**Entries provided:**

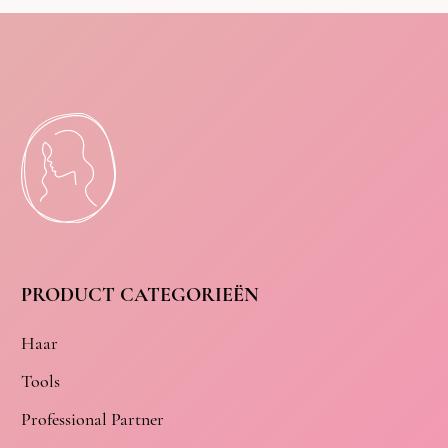
PRODUCT CATEGORIEËN
Haar
Tools
Professional Partner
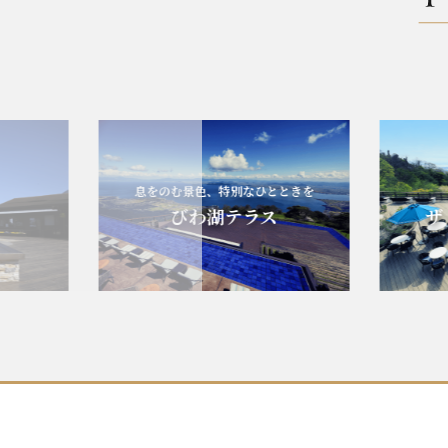
息をのむ景色、特別なひとときを
エレ
びわ湖テラス
ザ・ヴ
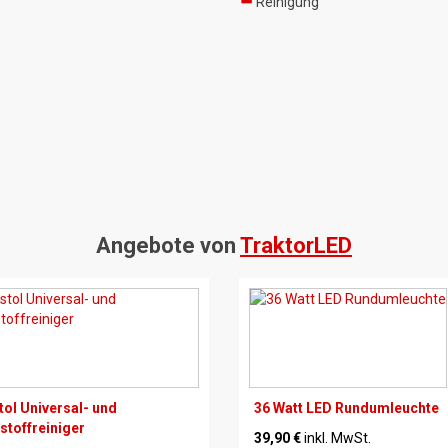
Reinigung
Angebote von
TraktorLED
stol Universal- und
36 Watt LED Rundumleuchte
stoffreiniger
39,90 €
inkl. MwSt.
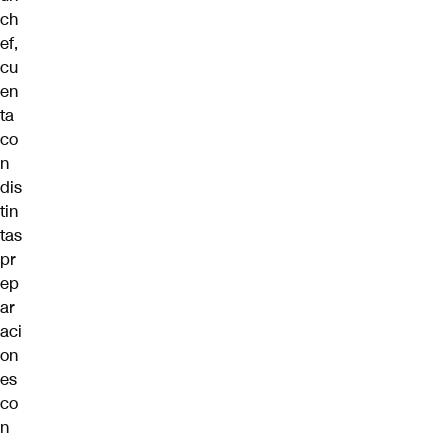
ch
ef,
cu
en
ta
co
n
dis
tin
tas
pr
ep
ar
aci
on
es
co
n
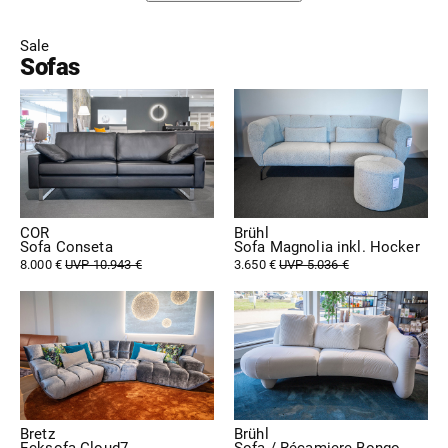
Sale
Sofas
COR
Brühl
Sofa Conseta
Sofa Magnolia inkl. Hocker
8.000 €
UVP 10.943 €
3.650 €
UVP 5.036 €
Bretz
Brühl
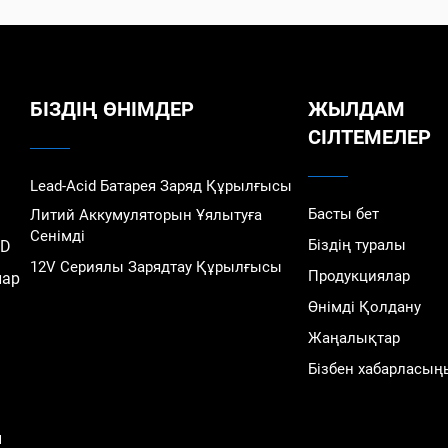
БІЗДІҢ ӨНІМДЕР
ЖЫЛДАМ
СІЛТЕМЕЛЕР
Lead-Acid Батарея Заряд Құрылғысы
Басты бет
Литий Аккумуляторын Ұялытуға
Сенімді
Біздің туралы
TD
12V Сериялы Зарядтау Құрылғысы
Продукциялар
лар
Өнімді Қолдану
Жаңалықтар
Бізбен хабарласың
н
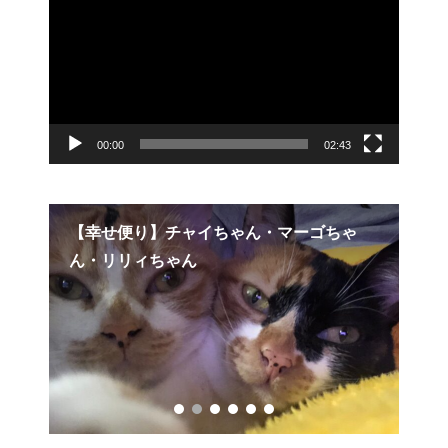
プ
レ
ー
ヤ
ー
00:00
02:43
ゃ
【Youtube配信中！】ワンタンちゃん
【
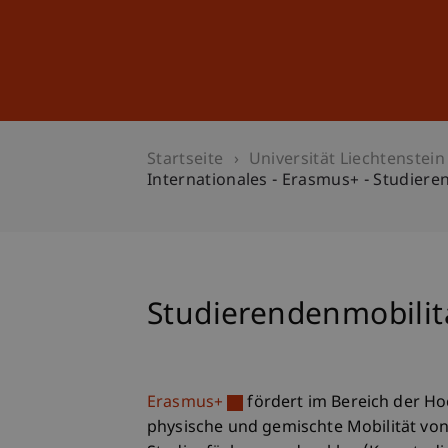
Studium
Weiterbildung
Startseite
Universität Liechtenstein
Internationales - Erasmus+ - Studiere
Studierendenmobilit
Erasmus+
fördert im Bereich der Ho
physische und gemischte Mobilität von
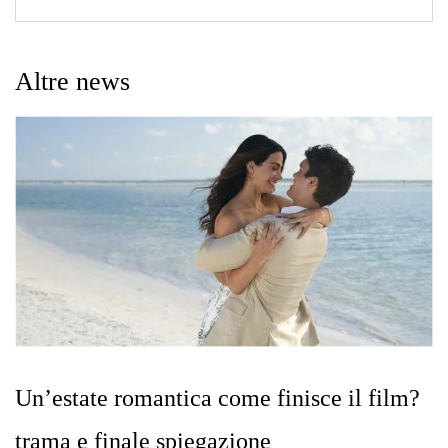
Altre news
Un’estate romantica come finisce il film?
trama e finale spiegazione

**Assigned task:**
In the copy, include each entry exactly as written and none of the pictures.

**Result of the exercise:**
PRODUCT CATEGORIEËN
Haar
Tools
Professional Partner
息をのむ景色、特別なひとときを
エレ
びわ湖テラス
ザ・ヴ
Reinigung
Angebote von
TraktorLED
stol Universal- und
36 Watt LED Rundumleuchte
stoffreiniger
39,90 €
inkl. MwSt.
ch
ef,
cu
en
ta
co
n
dis
tin
tas
pr
ep
ar
aci
on
es
co
n
Sale
Sofas
COR
Brühl
Sofa Conseta
Sofa Magnolia inkl. Hocker
8.000 €
UVP 10.943 €
3.650 €
UVP 5.036 €
Bretz
Brühl
БІЗДІҢ ӨНІМДЕР
ЖЫЛДАМ
СІЛТЕМЕЛЕР
Lead-Acid Батарея Заряд Құрылғысы
Басты бет
Литий Аккумуляторын Ұялытуға
Сенімді
Біздің туралы
TD
12V Сериялы Зарядтау Құрылғысы
Продукциялар
лар
Өнімді Қолдану
Жаңалықтар
Бізбен хабарласың
н
プ
レ
ー
ヤ
ー
00:00
02:43
ゃ
【Youtube配信中！】ワンタンちゃん
【
Studium
Weiterbildung
Startseite
Universität Liechtenstein
Internationales - Erasmus+ - Studiere
Studierendenmobilit
Erasmus+
fördert im Bereich der Ho
physische und gemischte Mobilität von
Altre news
Un’estate romantica come finisce il film?
trama e finale spiegazione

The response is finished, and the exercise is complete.